Segment Open

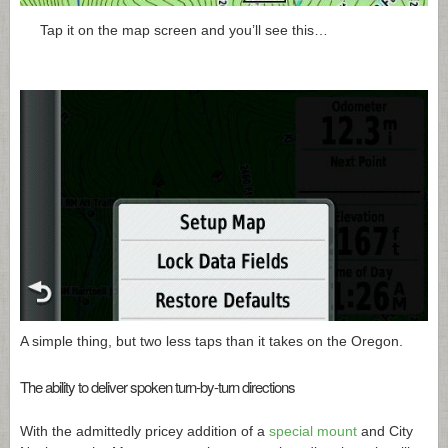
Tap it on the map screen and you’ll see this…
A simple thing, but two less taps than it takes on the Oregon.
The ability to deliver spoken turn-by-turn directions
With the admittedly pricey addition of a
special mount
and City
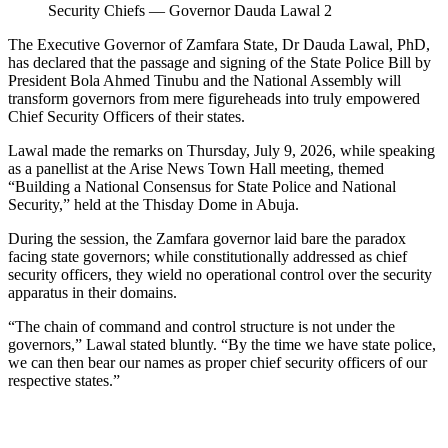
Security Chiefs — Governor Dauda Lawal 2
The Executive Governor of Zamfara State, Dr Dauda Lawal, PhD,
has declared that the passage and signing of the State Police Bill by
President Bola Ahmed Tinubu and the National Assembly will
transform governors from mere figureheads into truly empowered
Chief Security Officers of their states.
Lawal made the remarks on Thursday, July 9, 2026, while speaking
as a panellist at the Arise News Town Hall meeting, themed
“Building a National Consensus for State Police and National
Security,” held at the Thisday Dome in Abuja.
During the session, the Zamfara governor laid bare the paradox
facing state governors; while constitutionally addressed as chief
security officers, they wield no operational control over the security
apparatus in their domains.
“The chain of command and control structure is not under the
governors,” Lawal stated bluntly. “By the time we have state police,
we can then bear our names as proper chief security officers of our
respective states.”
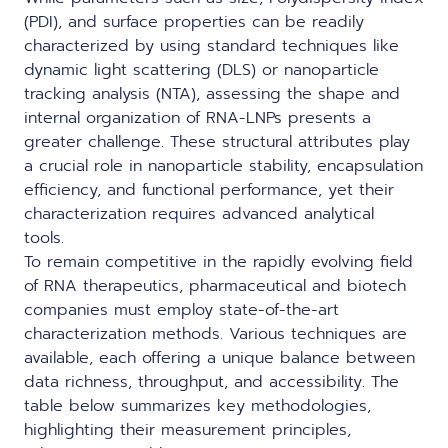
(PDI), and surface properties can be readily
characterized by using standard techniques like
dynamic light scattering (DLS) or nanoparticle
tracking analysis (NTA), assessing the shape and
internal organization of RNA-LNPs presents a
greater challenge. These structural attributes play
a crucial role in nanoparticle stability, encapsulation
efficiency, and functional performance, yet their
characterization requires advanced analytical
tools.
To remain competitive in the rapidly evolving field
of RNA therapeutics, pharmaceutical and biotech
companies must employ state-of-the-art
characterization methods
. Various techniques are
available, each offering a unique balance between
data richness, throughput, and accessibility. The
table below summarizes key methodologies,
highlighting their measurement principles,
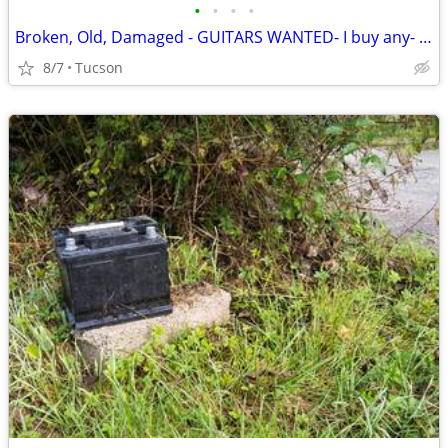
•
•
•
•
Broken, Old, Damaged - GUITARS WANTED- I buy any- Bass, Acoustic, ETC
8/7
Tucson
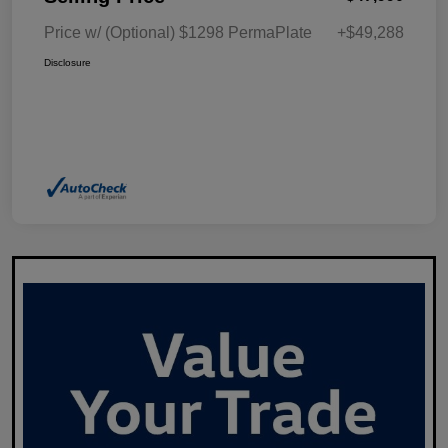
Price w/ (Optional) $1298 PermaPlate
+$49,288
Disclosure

Segment Closed
Segment Open

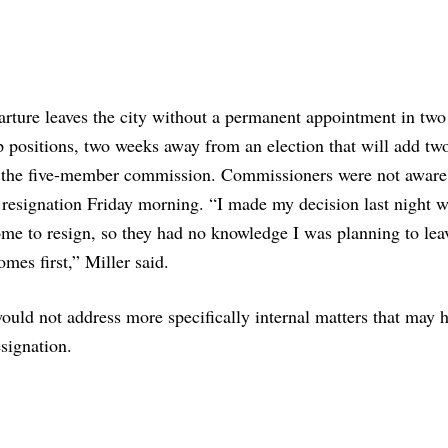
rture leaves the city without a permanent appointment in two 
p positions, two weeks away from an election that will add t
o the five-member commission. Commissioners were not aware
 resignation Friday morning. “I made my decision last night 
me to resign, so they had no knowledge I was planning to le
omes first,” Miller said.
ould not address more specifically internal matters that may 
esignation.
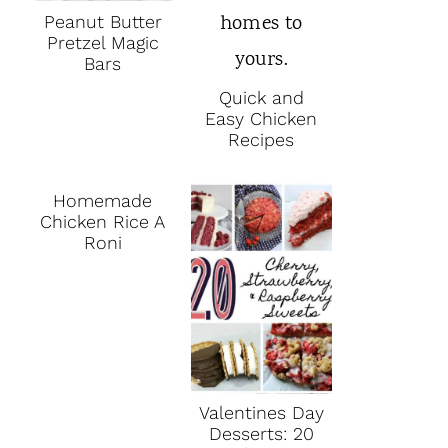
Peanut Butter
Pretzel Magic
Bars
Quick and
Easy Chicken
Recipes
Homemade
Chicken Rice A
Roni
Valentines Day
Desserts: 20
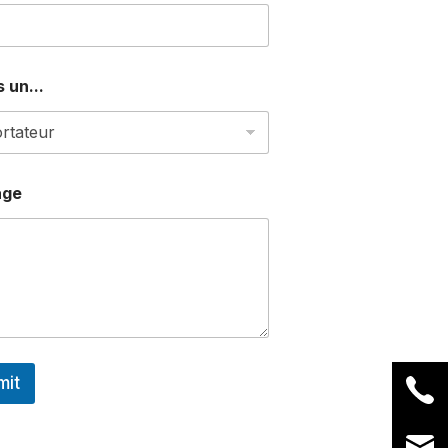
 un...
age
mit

Segment Closed
Segment Open

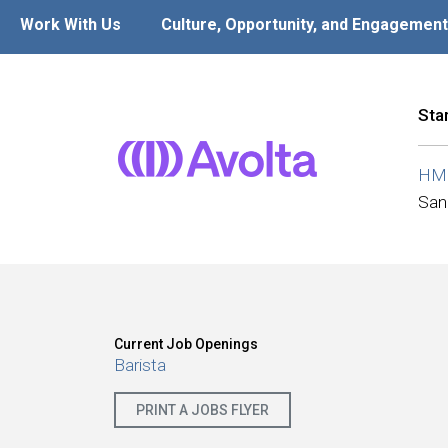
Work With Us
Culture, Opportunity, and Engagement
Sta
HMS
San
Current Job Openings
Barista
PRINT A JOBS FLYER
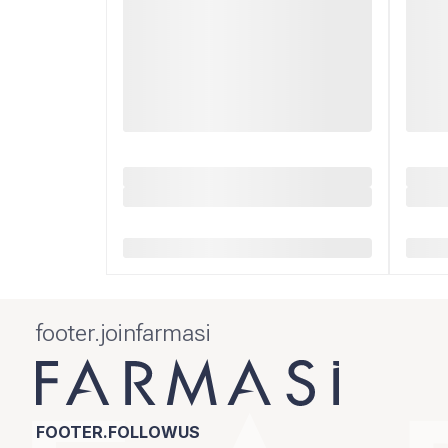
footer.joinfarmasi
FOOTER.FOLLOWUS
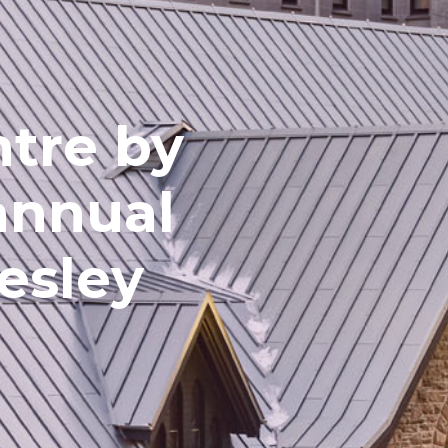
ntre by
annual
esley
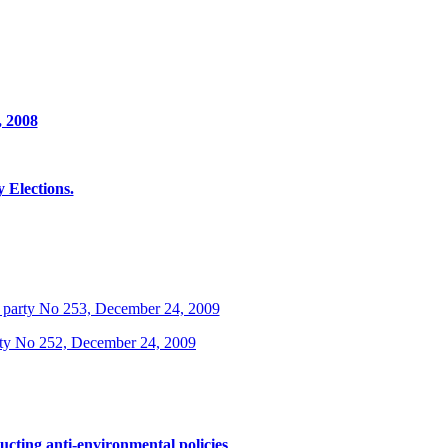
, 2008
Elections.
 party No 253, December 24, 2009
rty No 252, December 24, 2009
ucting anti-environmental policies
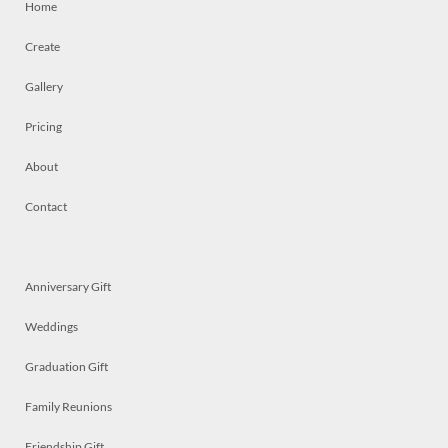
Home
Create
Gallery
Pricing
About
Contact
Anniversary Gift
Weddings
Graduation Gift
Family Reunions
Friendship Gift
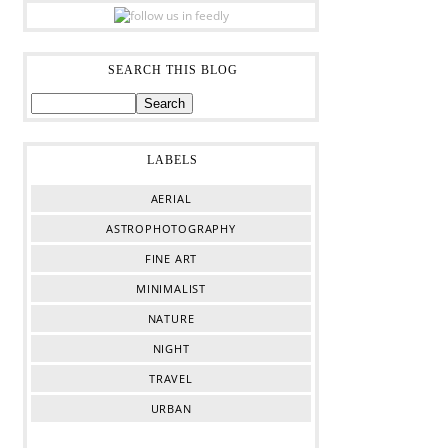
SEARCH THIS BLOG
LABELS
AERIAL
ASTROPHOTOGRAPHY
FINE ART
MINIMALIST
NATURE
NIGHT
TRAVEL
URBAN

Segment Closed

**Task goal**
Copy out again every line from the one containing "Peanut Butter" to the one containing "Desserts: 20", keeping both of those lines.

**Exercise response**
Peanut Butter
Pretzel Magic
Bars
Quick and
Easy Chicken
Recipes
Homemade
Chicken Rice A
Roni
Valentines Day
Desserts: 20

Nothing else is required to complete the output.